> PROBLEM STATEMENT
Each line of the entries below that holds "instr" is needed, copied in full.

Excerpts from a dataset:
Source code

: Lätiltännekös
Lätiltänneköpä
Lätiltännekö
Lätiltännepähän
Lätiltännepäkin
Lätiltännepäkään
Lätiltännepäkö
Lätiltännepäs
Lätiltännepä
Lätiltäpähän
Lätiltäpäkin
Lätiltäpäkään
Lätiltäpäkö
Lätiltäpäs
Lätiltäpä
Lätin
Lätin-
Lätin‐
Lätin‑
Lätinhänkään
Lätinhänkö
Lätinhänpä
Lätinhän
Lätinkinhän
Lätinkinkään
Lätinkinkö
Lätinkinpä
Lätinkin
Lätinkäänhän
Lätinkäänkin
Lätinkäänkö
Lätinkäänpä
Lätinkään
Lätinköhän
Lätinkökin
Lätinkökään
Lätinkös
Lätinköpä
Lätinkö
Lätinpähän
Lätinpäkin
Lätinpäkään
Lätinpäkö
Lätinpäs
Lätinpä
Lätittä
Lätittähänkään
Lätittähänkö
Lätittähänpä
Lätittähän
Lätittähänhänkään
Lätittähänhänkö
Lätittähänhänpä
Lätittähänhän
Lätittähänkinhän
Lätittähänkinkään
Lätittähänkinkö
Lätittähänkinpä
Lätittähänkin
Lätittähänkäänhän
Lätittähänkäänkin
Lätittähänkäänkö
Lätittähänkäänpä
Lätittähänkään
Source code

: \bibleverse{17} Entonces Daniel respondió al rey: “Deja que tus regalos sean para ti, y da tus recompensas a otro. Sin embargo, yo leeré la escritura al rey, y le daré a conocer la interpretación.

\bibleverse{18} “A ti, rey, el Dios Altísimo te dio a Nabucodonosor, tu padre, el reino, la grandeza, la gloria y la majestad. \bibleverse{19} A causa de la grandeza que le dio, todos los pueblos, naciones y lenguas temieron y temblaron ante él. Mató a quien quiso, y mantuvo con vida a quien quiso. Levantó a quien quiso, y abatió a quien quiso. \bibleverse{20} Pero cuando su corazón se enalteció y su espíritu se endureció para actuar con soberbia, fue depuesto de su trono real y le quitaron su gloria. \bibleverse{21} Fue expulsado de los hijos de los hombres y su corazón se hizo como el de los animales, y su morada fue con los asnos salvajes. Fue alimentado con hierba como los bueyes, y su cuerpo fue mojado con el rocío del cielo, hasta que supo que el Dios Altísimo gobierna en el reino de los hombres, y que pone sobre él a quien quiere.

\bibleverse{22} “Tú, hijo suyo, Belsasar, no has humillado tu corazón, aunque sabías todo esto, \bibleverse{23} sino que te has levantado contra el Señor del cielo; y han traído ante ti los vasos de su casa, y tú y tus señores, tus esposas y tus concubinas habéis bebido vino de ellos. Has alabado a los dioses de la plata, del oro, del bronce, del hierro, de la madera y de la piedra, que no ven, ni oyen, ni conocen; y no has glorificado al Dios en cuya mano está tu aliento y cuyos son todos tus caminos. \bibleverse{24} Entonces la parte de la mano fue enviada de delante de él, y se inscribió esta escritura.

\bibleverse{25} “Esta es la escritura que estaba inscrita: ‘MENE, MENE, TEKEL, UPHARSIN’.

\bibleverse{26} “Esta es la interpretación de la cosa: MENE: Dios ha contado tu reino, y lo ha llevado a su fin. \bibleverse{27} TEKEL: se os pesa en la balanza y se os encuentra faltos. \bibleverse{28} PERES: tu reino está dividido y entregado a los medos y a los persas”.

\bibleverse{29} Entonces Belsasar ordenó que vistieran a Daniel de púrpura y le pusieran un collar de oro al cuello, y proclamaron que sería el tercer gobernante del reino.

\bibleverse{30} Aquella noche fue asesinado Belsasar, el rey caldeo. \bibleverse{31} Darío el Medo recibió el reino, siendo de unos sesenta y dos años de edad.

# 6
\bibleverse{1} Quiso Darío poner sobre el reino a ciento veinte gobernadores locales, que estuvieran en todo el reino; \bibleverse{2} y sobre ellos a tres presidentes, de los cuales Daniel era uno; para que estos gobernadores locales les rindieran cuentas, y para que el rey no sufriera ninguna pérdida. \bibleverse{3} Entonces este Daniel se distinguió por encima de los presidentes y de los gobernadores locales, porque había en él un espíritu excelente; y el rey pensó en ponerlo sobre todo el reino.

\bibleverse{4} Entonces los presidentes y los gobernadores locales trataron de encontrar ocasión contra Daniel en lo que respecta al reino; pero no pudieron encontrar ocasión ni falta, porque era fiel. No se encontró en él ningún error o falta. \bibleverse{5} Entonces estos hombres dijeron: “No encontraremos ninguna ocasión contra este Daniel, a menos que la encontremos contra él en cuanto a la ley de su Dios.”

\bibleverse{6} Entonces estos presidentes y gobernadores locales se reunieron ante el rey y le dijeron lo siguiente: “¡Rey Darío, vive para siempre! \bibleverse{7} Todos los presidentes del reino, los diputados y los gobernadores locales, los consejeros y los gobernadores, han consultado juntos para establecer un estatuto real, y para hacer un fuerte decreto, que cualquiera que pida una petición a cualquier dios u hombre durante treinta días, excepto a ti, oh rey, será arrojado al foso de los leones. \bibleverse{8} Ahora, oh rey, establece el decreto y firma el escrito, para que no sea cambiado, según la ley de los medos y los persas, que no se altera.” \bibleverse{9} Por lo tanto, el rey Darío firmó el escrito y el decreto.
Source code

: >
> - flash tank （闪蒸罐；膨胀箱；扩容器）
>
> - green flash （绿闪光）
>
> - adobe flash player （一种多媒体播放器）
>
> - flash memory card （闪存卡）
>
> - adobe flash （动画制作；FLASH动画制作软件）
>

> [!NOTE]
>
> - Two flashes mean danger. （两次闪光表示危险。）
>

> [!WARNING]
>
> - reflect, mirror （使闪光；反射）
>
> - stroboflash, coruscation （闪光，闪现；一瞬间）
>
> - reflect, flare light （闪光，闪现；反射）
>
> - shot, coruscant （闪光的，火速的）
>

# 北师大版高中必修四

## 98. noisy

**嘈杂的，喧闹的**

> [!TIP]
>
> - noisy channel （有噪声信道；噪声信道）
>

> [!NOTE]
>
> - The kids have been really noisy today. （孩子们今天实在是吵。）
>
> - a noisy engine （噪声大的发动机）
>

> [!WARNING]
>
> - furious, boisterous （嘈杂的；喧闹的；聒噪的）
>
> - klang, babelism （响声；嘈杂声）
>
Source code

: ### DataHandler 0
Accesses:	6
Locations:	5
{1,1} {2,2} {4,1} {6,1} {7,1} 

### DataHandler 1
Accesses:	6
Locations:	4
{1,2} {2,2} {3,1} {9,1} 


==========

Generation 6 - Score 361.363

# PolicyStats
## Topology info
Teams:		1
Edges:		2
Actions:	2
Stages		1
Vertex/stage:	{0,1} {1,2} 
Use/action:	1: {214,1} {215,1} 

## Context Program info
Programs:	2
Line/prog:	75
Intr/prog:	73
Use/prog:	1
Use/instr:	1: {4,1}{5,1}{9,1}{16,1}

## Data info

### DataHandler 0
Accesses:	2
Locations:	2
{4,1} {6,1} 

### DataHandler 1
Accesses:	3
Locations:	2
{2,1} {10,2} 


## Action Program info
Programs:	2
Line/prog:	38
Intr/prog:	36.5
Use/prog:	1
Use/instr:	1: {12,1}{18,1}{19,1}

> RESPONSE BOX
Use/instr:	1: {4,1}{5,1}{9,1}{16,1}
Use/instr:	1: {12,1}{18,1}{19,1}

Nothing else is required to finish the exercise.